The most common recovery scenario involves an operating system failure. Other scenarios include malfunction of a storage device or failure of storage devices. As well as accidental damage or file deletion. In these cases, we copy all important files from the damaged media to another new hard drive. We do this using a Live CD. This provides us a means to mount the system drive and backup drives or removable media. We then move the files from the system drive to the backup media with file manager or disc authoring software.
Hard Drive Failure
Another scenario involves a drive-level failure, such as a corrupted file system or drive partition. This can also occur as a result of a physical hard disk drive failure. In any of these examples, the data can often not be read from the media devices. Solutions involve repairing the file system, partition table or master boot record. Another method is to update the hard drive firmware. We also employ drive recovery techniques such as software-based recovery of corrupted data. As well as hardware and software-based recovery of damaged service areas, to hardware replacement of a physically damaged drive. If data recovery is necessary, the drive itself may have failed. The focus then is on a one-time recovery, salvaging whatever files can be read.

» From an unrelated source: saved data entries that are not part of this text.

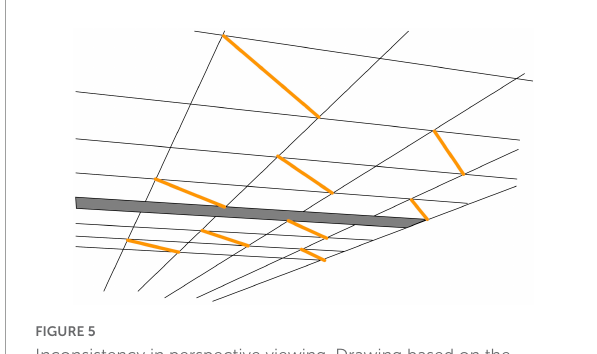
FIGURE5 Inconsistency in perspective viewing. Drawing based on the photograph in Kappers and te Pas (2001). Despite seeing a ceiling consisting of aligned square tiles and seeing that the orange lines are diagonals of such square tiles, the orange lines do not appear to be parallel. The figure obviously shows a two-dimensional rendition; Kappers and te Pas reported that the effect was even stronger in an actual room: the physically parallel fluorescent tubes appeared visually extremely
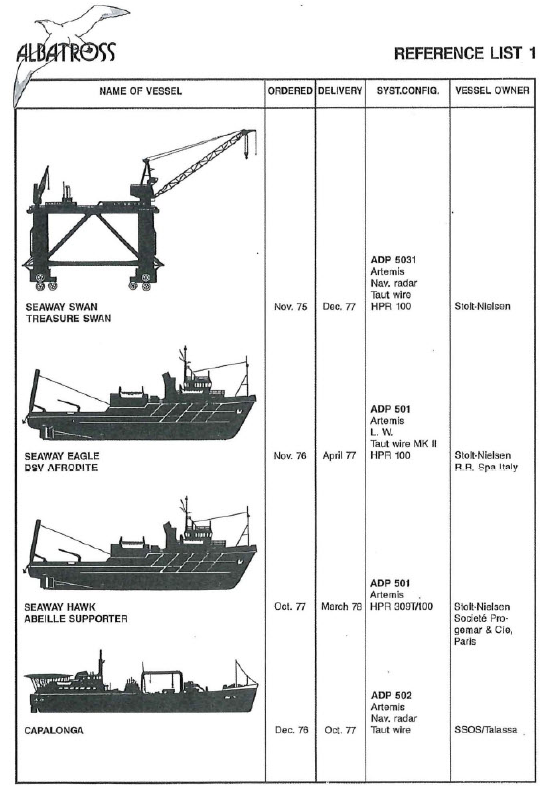
Figure 5: The first page in Albatross’ reference list from 1984, showing all ships that the com- pany had delivered equipment to up to that point. Details about delivery dates, company names and the type of DP system were also included. Illustration:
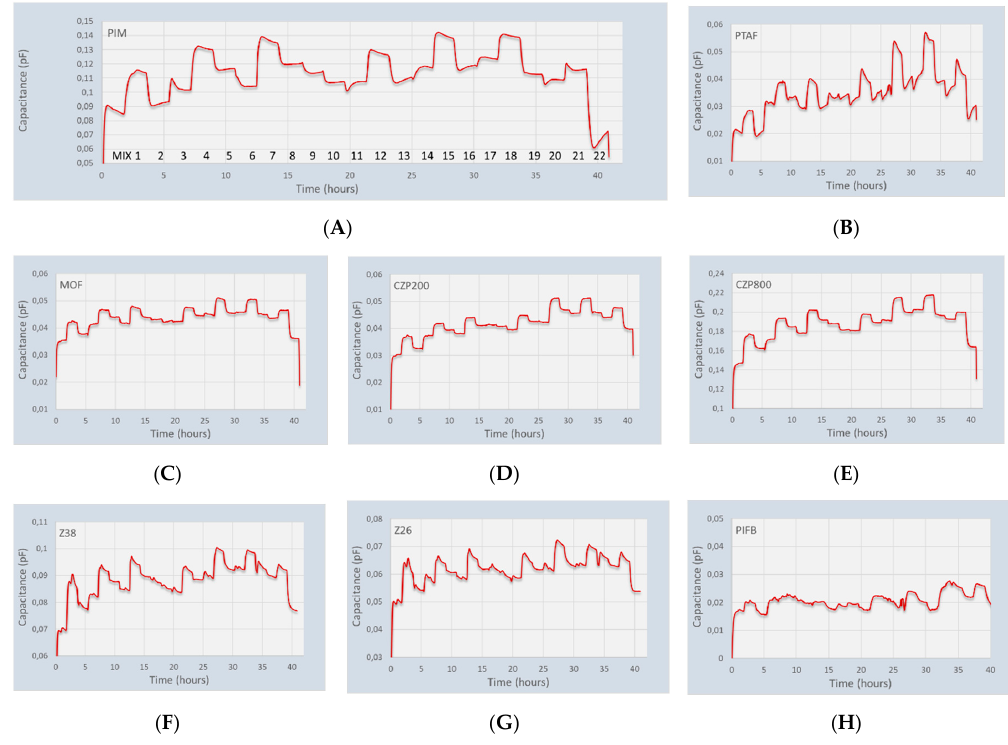
Figure 4. Traces of eight sensing chips when exposed to 22 different gas mixtures at 4 bar(a). ( A ) Polymer of intrinsic microporosity chip; ( B ) Fluorinated polymer chip; ( C ) Metal organic framework ZIF8 chip; ( D ) Zeolite CZP200 chip; ( E ) Zeolite CZP800 chip; ( F ) Zeolite Z38 chip; ( G ) Zeolite Z26 chip; ( H ) Fluorinated polyimide chip.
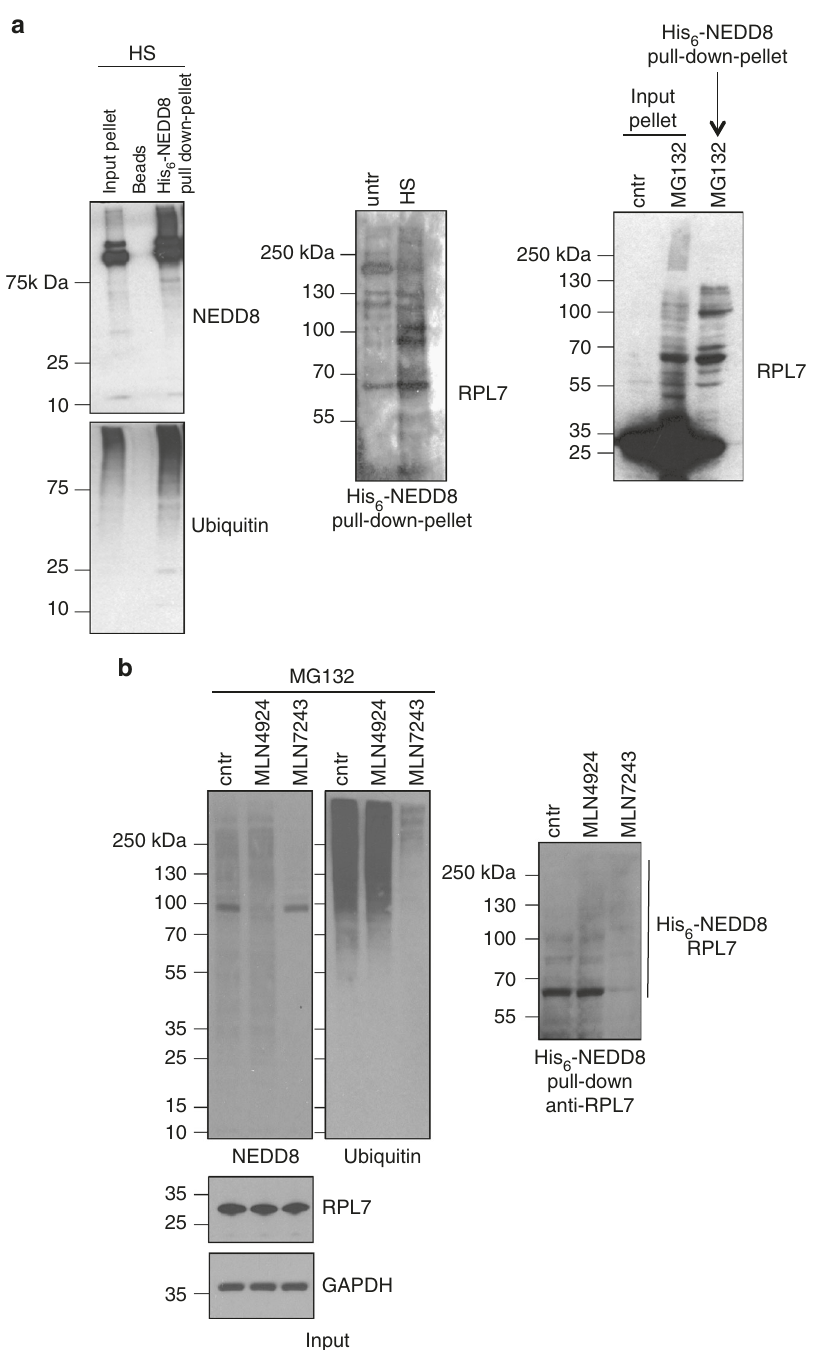
Fig. 4 UBA1-dependent NEDDylation of RPL7 upon proteotoxic stress. a HCT116 cells stably expressing His 6 -NEDD8 were heat-shocked or treated with MG132 (25 µ M, 2 h) and then subjected to a subcellular fractionation. Pellet fractions were solubilized and then NEDDylated substrates were isolated by Ni-NTA pull-down as described in Methods. The isolated NEDDylated substrates were blotted against the indicated proteins. b Experiment was performed as above but cells were pretreated with MLN4924 (500 nM 15 h) and MLN7243 (500 nM, 3 h) before MG132 treatment. Ni-NTA pull-down was performed from total cell extracts and western blot analysis as indicate that the mechanism by which NEDD8 can promote aggregation of misfolded proteins is to prevent their degradation by the proteasome pathway.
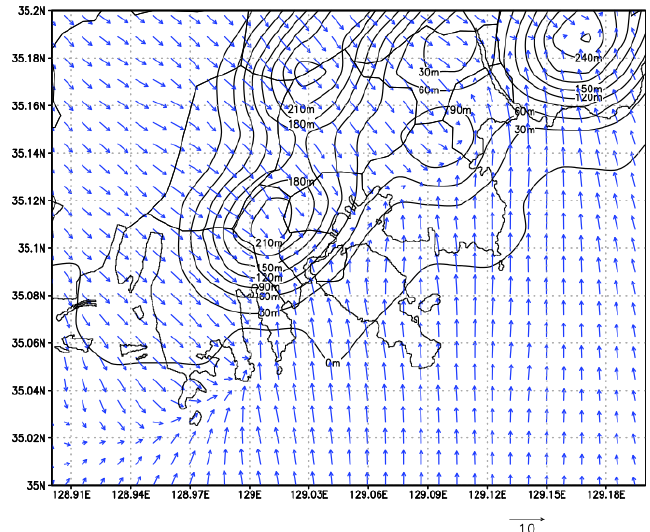
Figure 7. ( a ) Annual mean PM 2.5 concentrations (µg/m 3 ) at air quality monitoring sites in 2020 and ( b ) PM 2.5 contribution concentrations (µg/m 3 ) from ship emissions.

Accidental deletion of data
In some cases, files may have been accidentally deleted from a storage medium. Often the contents of deleted files are still recoverable from a physical drive. It may be references to them in the directory structure have simply been removed. Thus space the deleted data occupied has been made available for later overwriting. In this case, deleted files may not be visible via a standard file manager. However the deleted files may still exist on the physical drive. Often the original file contents remain, albeit in disconnected fragments. They may be therefore recoverable provided they have not been overwritten with other files.
The term “data recovery” is also used in the context of forensic applications or espionage. This occurs in cases where data which has been encrypted or hidden, rather than damaged, is recovered. Sometimes files present on a computer may be encrypted or hidden due to things such as a virus attack which can only be recovered by computer forensic experts.